Trudno wyobrazić sobie bardziej ekologiczny pojazd niż rower. Co jednak powiedzieć o rowerze, który jest zbudowany w 100 proc. z drewna?
Rowery, których pomysłodawcą jest Sławomir Weremkowicz z Białej Podlaskiej nie mają ani jednej śrubki, ani innego metalowego elementu. Pomimo tego – można nimi jeździć bez obaw o to, że się rozpadną.
Konstrukcje powstają z drewna dębowego, jesionowego, bukowego z grabiny oraz ze sklejki. Pan Sławomir wykorzystuje też w konstruowaniu rowerów drewno drzew owocowych. Używa prostych narzędzi stolarskich – młotków, pił i dłut. Z drewna wykonane są wszystkie elementy, łącznie z siodełkiem i łańcuchem.
Autor niezwykłych rowerów wzoruje się na dawnych wynalazcach – drewniane rowery projektował Leonardo da Vici, a w 1790 roku francuski hrabia William de Sivrac skonstruował pierwszą drewnianą… biegówkę.

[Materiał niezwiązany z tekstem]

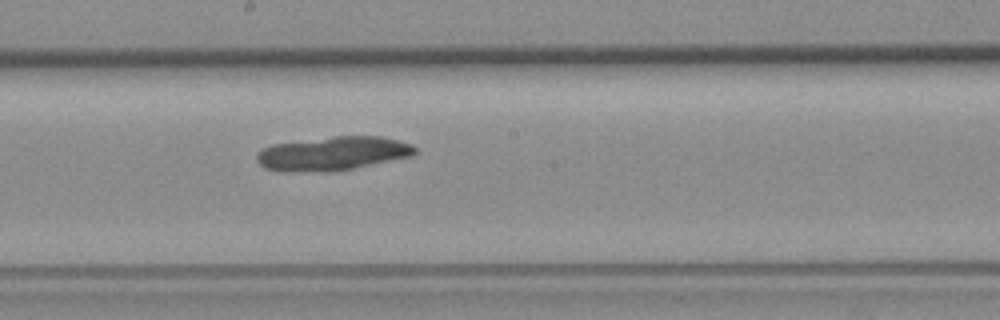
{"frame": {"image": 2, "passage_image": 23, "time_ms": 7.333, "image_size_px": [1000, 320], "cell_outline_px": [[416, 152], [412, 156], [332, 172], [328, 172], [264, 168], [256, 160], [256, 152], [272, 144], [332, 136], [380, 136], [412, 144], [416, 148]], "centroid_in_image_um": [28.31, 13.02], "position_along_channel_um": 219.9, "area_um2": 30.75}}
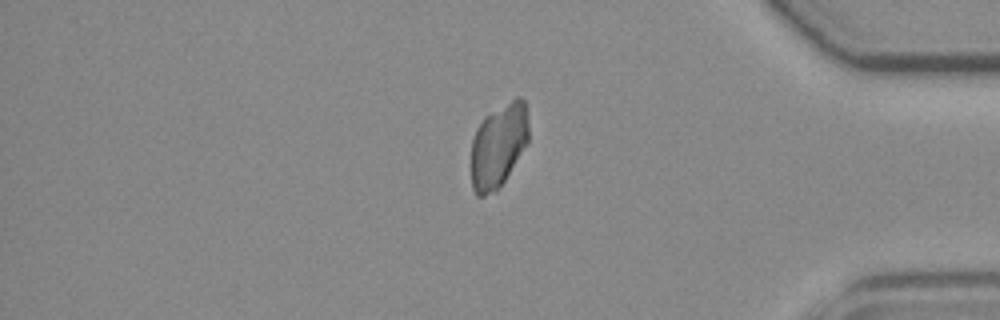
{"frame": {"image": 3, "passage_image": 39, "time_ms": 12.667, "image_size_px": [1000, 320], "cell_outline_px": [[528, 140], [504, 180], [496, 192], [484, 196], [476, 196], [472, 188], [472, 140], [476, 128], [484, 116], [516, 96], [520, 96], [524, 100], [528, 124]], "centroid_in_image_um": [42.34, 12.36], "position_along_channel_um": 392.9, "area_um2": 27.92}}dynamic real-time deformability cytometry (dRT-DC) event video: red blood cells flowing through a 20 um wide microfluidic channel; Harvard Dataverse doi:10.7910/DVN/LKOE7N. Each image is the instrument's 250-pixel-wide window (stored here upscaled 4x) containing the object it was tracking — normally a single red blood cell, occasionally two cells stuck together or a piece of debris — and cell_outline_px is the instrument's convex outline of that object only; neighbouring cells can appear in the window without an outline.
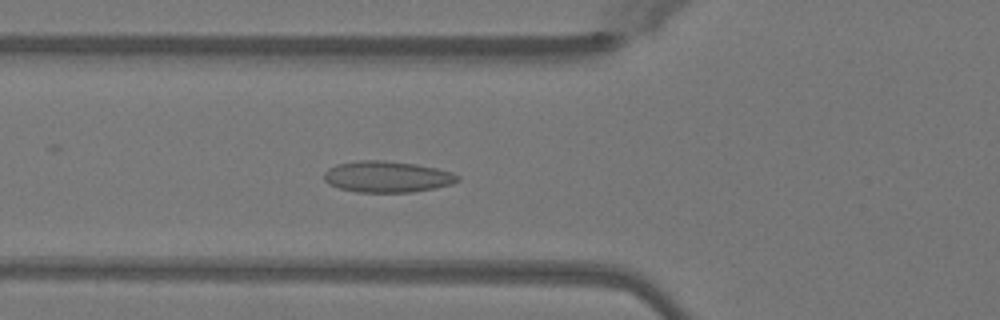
{"species": "Egyptian fruit bat (a non-hibernating species)", "species_latin": "Rousettus aegyptiacus", "temperature_condition": "warm", "stored_images_in_passage": 40, "camera_frame_rate_fps": 3000, "um_per_image_px": 0.085, "animal": {"sex": "female"}, "frame": {"image": 1, "passage_image": 11, "time_ms": 3.333, "image_size_px": [1000, 320], "cell_outline_px": [[460, 180], [452, 184], [436, 188], [412, 192], [356, 192], [340, 188], [328, 184], [324, 180], [324, 172], [328, 168], [336, 164], [360, 160], [384, 160], [416, 164], [436, 168], [452, 172], [460, 176]], "centroid_in_image_um": [32.91, 15.02], "position_along_channel_um": 92.9, "area_um2": 24.51}}
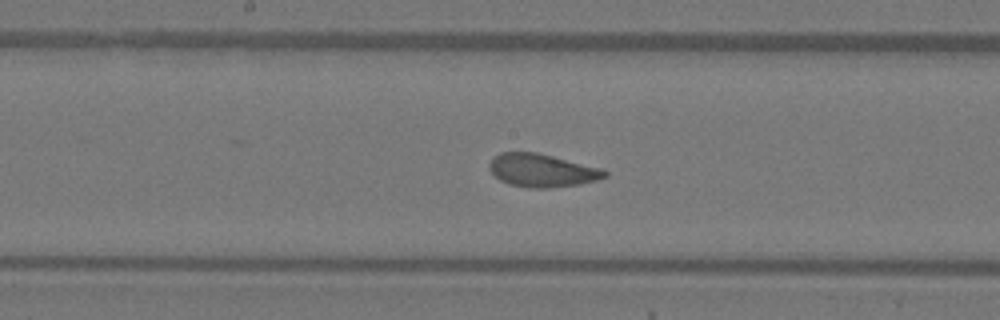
{"frame": {"image": 2, "passage_image": 19, "time_ms": 6.0, "image_size_px": [1000, 320], "cell_outline_px": [[608, 176], [596, 180], [580, 184], [548, 188], [528, 188], [508, 184], [500, 180], [488, 168], [488, 164], [500, 152], [536, 152], [604, 168], [608, 172]], "centroid_in_image_um": [46.1, 14.49], "position_along_channel_um": 202.1, "area_um2": 22.37}}
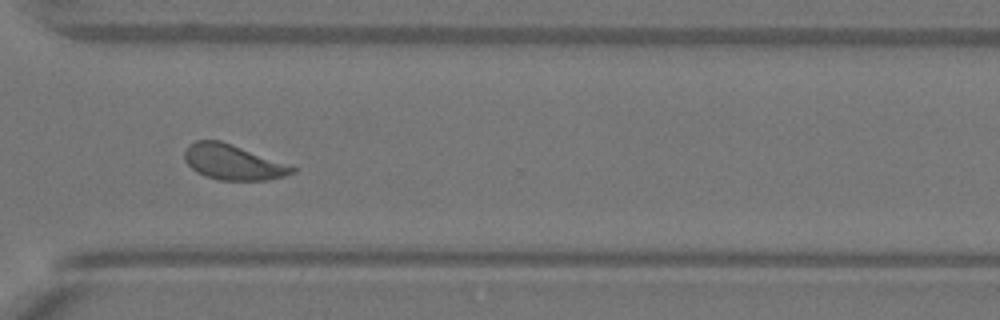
{"frame": {"image": 3, "passage_image": 30, "time_ms": 9.667, "image_size_px": [1000, 320], "cell_outline_px": [[296, 172], [284, 176], [268, 180], [220, 180], [204, 176], [196, 172], [184, 160], [184, 152], [188, 144], [196, 140], [220, 140], [292, 164], [296, 168]], "centroid_in_image_um": [19.83, 13.78], "position_along_channel_um": 350.8, "area_um2": 22.48}, "authors_computed_cell_mechanics": {"area_um2": 22.253, "velocity_mm_per_s": 4.0766, "shape_relaxation_time_tau1_ms": 3.2818, "shape_relaxation_time_tau2_ms": 0.8252, "deformation_change_tau1": 0.1218, "deformation_change_tau2": 0.0761}}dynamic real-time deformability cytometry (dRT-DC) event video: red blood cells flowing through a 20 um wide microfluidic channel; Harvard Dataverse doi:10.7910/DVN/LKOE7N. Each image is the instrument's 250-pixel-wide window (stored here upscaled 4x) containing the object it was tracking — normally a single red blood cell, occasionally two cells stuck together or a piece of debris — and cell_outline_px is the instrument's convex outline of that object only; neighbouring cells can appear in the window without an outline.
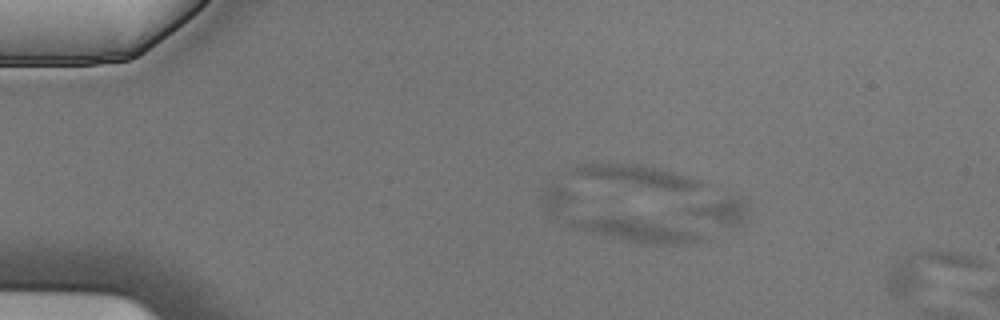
{"species": "Egyptian fruit bat (a non-hibernating species)", "species_latin": "Rousettus aegyptiacus", "temperature_condition": "cold", "stored_images_in_passage": 4, "camera_frame_rate_fps": 3000, "um_per_image_px": 0.085, "animal": {"sex": "male"}, "frame": {"image": 1, "passage_image": 3, "time_ms": 0.667, "image_size_px": [1000, 320], "cell_outline_px": [[708, 240], [696, 244], [640, 244], [584, 232], [568, 228], [564, 224], [564, 220], [600, 216], [632, 216], [688, 228], [704, 236]], "centroid_in_image_um": [54.05, 19.56], "position_along_channel_um": 31.0, "area_um2": 18.96}}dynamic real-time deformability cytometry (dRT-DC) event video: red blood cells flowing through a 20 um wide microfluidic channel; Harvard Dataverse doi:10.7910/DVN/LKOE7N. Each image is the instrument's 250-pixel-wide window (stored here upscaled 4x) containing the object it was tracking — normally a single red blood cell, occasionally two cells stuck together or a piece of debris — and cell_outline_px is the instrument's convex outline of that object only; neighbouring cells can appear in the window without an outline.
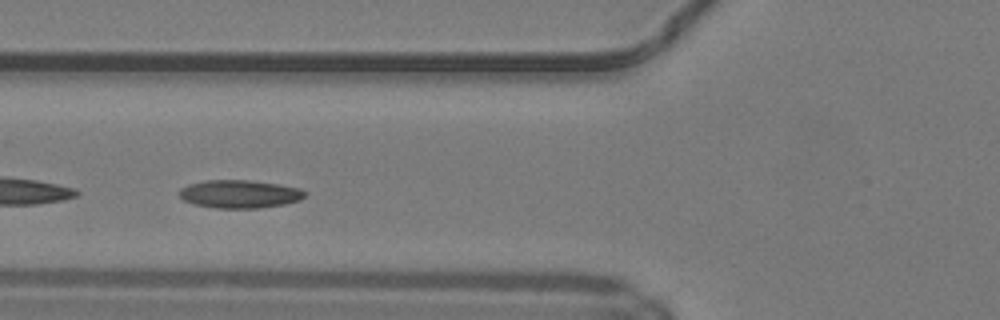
{"species": "common noctule bat (a hibernating species)", "species_latin": "Nyctalus noctula", "temperature_condition": "warm", "stored_images_in_passage": 28, "camera_frame_rate_fps": 3000, "um_per_image_px": 0.085, "animal": {"sex": "male", "body_mass_g": 19.2, "forearm_length_mm": 51.8}, "frame": {"image": 1, "passage_image": 8, "time_ms": 2.333, "image_size_px": [1000, 320], "cell_outline_px": [[308, 192], [300, 200], [284, 204], [260, 208], [216, 208], [196, 204], [184, 200], [180, 196], [180, 188], [188, 184], [208, 180], [252, 180], [300, 188]], "centroid_in_image_um": [20.39, 16.49], "position_along_channel_um": 105.4, "area_um2": 20.46}, "authors_computed_cell_mechanics": {"area_um2": 19.8832, "velocity_mm_per_s": 4.147, "shape_relaxation_time_tau1_ms": 2.6816, "shape_relaxation_time_tau2_ms": 4.0532, "deformation_change_tau1": 0.0775, "deformation_change_tau2": 0.1043}}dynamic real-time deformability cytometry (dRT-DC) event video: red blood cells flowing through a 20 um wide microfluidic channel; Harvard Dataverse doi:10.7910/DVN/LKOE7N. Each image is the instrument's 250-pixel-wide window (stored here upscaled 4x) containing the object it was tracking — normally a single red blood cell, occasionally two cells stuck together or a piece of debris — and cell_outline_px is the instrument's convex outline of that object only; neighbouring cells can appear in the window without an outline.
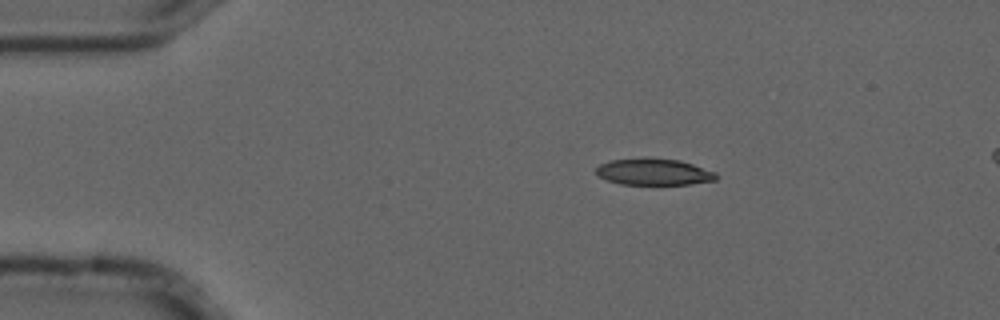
{"species": "common noctule bat (a hibernating species)", "species_latin": "Nyctalus noctula", "temperature_condition": "cold", "stored_images_in_passage": 7, "camera_frame_rate_fps": 3000, "um_per_image_px": 0.085, "animal": {"sex": "male", "forearm_length_mm": 52.5}, "frame": {"image": 1, "passage_image": 1, "time_ms": 0.0, "image_size_px": [1000, 320], "cell_outline_px": [[716, 180], [688, 184], [620, 184], [608, 180], [600, 176], [596, 172], [596, 168], [600, 164], [612, 160], [644, 156], [680, 160], [716, 172]], "centroid_in_image_um": [55.56, 14.58], "position_along_channel_um": 29.4, "area_um2": 18.67}}
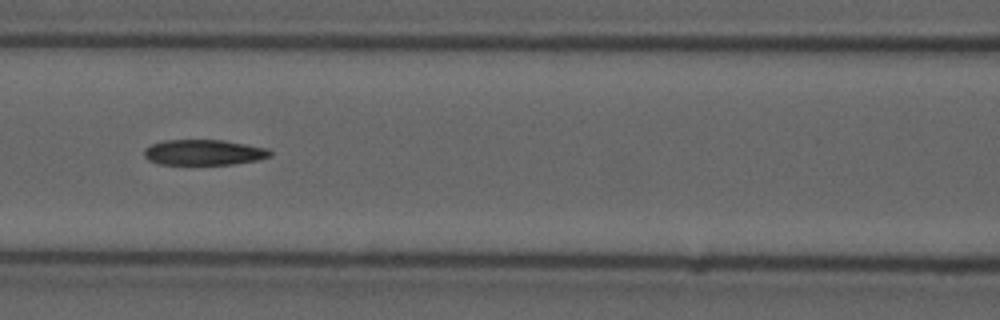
{"frame": {"image": 2, "passage_image": 5, "time_ms": 1.333, "image_size_px": [1000, 320], "cell_outline_px": [[272, 156], [256, 160], [232, 164], [160, 164], [148, 160], [144, 156], [144, 148], [152, 144], [164, 140], [224, 140], [268, 148], [272, 152]], "centroid_in_image_um": [17.32, 12.95], "position_along_channel_um": 149.3, "area_um2": 18.73}}
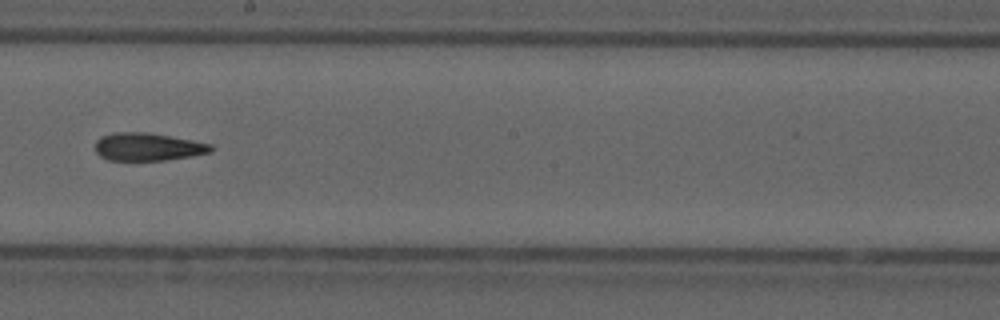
{"frame": {"image": 3, "passage_image": 7, "time_ms": 2.0, "image_size_px": [1000, 320], "cell_outline_px": [[212, 152], [192, 156], [164, 160], [108, 160], [100, 156], [96, 152], [96, 140], [100, 136], [116, 132], [148, 132], [192, 140], [212, 144]], "centroid_in_image_um": [12.56, 12.47], "position_along_channel_um": 235.6, "area_um2": 18.79}}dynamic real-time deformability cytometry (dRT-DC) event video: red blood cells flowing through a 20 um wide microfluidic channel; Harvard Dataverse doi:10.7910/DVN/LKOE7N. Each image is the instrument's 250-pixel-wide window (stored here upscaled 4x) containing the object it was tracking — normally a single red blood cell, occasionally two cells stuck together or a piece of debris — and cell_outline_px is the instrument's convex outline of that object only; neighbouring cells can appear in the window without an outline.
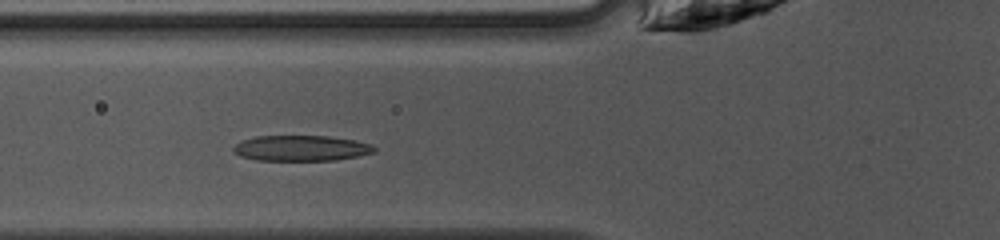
{"species": "common noctule bat (a hibernating species)", "species_latin": "Nyctalus noctula", "temperature_condition": "warm", "stored_images_in_passage": 27, "camera_frame_rate_fps": 3000, "um_per_image_px": 0.085, "animal": {"sex": "female", "body_mass_g": 10.0, "forearm_length_mm": 53.1}, "frame": {"image": 1, "passage_image": 3, "time_ms": 0.667, "image_size_px": [1000, 240], "cell_outline_px": [[376, 152], [336, 160], [256, 160], [240, 156], [232, 152], [232, 148], [236, 144], [244, 140], [256, 136], [328, 136], [356, 140], [372, 144], [376, 148]], "centroid_in_image_um": [25.61, 12.59], "position_along_channel_um": 100.2, "area_um2": 21.04}}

Aby powstał jeden rower z drewna potrzeba około roku do półtora. Wszystkie części roweru zostają następnie poddane konserwacji. Z okazji swoich sześćdziesiątych urodzin pan Sławomir wykonał prosty mały drewniany rower, przygotowany na dłuższe podróże. Kolekcję pana Sławomira można oglądać podczas regionalnych wystaw.